Short bio: Chun-Hao Huang was born in Tainan, Taiwan, in 1985. He received the B.S. degree in electrical engineering from National Cheng Kung University (NCKU), Tainan, in 2008, and the M.S. degree in computer and communication engineering from NCKU in 2010. After military duty he worked in Research Center for Information Technology Innovation, Academia Sinica in 2011. As of Oct. 2012 he started his Ph.D. study in Technische Universität München. His research interests include human motion capture, 2D/3D conversion, and computer vision related issue.

Lionel Reveret, LJK-INRIA Grenoble Rhône-Alpes

Title: Motion models for markerless video tracking and physically-based animation.

Abstract:Recent results in computer vision allow to easily extract dense 3D information about surfaces in motion. These new source of data opens interesting perspectives for markerless motion analysis. In this talk, I will first present an overview of the works done at INRIA on such 3D data and how they are obtained from multiple videos. While these data are enough to stream visual appearance of a scene, they intrinsically lack of temporal coherence. Model tracking is required to provide time consistent trajectory of body features. To this end, a flexible model of shape deformation has been developed and applied for motion tracking of human motion data using manifold learning on Green coordinates. For neurophysiological studies, this model has been extended to track the complex body deformation involved in rodent motion. In the last part of the talk, I will present works on motion models based on physics laws: a simulation model using actuators from a reduced parametric space and an optimization-based model handling multiple contacts.
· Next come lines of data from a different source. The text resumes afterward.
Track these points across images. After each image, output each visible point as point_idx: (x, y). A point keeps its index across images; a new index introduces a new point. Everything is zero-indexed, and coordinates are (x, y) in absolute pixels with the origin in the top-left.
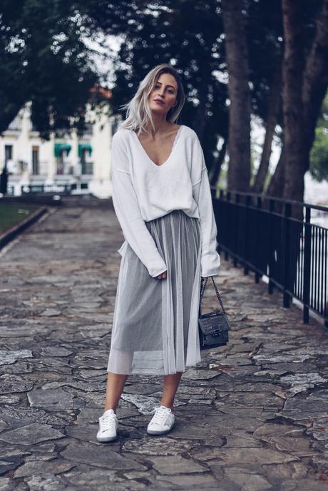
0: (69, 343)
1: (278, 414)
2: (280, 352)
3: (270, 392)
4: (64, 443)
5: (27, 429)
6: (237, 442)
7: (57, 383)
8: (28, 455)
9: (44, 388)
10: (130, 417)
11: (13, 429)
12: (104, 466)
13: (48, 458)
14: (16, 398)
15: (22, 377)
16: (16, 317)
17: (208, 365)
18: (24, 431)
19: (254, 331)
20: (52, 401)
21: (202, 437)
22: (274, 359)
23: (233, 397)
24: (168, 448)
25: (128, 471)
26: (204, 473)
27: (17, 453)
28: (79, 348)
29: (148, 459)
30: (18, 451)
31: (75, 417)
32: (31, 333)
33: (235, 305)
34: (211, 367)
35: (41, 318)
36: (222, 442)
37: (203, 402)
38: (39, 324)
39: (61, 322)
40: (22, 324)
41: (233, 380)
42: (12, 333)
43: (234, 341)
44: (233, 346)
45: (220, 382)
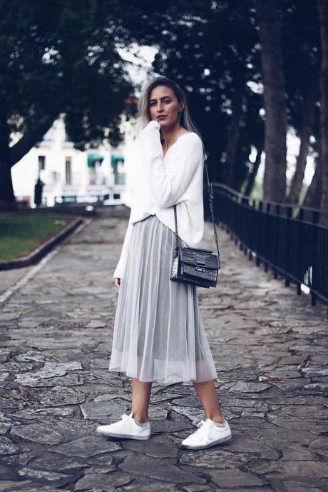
3: (322, 405)
4: (121, 455)
5: (83, 441)
6: (294, 455)
7: (108, 395)
8: (87, 467)
9: (96, 400)
10: (184, 430)
11: (69, 441)
12: (163, 479)
13: (106, 471)
14: (70, 410)
15: (74, 389)
16: (62, 329)
17: (258, 378)
18: (80, 444)
19: (301, 343)
20: (105, 414)
21: (258, 450)
22: (323, 372)
23: (286, 410)
24: (225, 461)
25: (187, 484)
26: (263, 486)
27: (76, 465)
29: (206, 472)
30: (76, 463)
32: (78, 345)
33: (279, 317)
34: (260, 380)
35: (87, 330)
36: (278, 456)
37: (256, 415)
38: (85, 336)
39: (106, 334)
40: (68, 336)
41: (283, 393)
42: (60, 345)
43: (282, 354)
44: (281, 358)
45: (271, 395)
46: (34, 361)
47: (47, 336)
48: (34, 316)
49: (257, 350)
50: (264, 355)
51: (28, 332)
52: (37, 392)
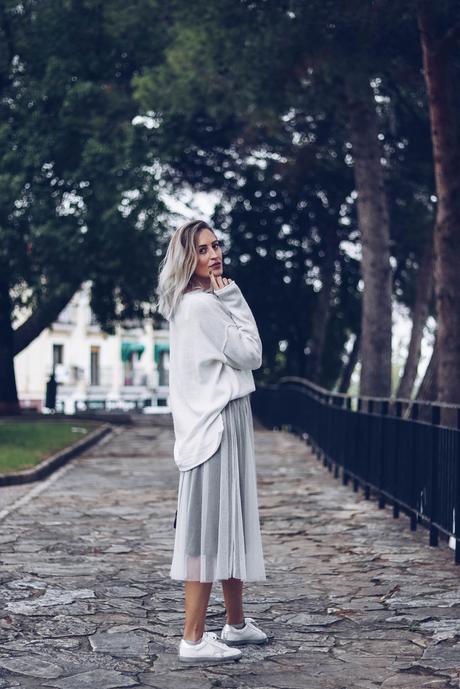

Short bio:Lionel Reveret is a research scientist at INRIA Grenoble, France. He obtained his PhD from Grenoble University, followed by a postdoctoral stay at GeorgiaTech. His first research works have focused on modeling and analysis of talking faces. He joined INRIA in 2002 to develop research works on 3D animation and motion analysis from video. He is particularly interested in motion analysis and physically-based animation of human and animal. He is also working on biomechanical aspect of rodent locomotion for the neurophysiological study of equilibrium.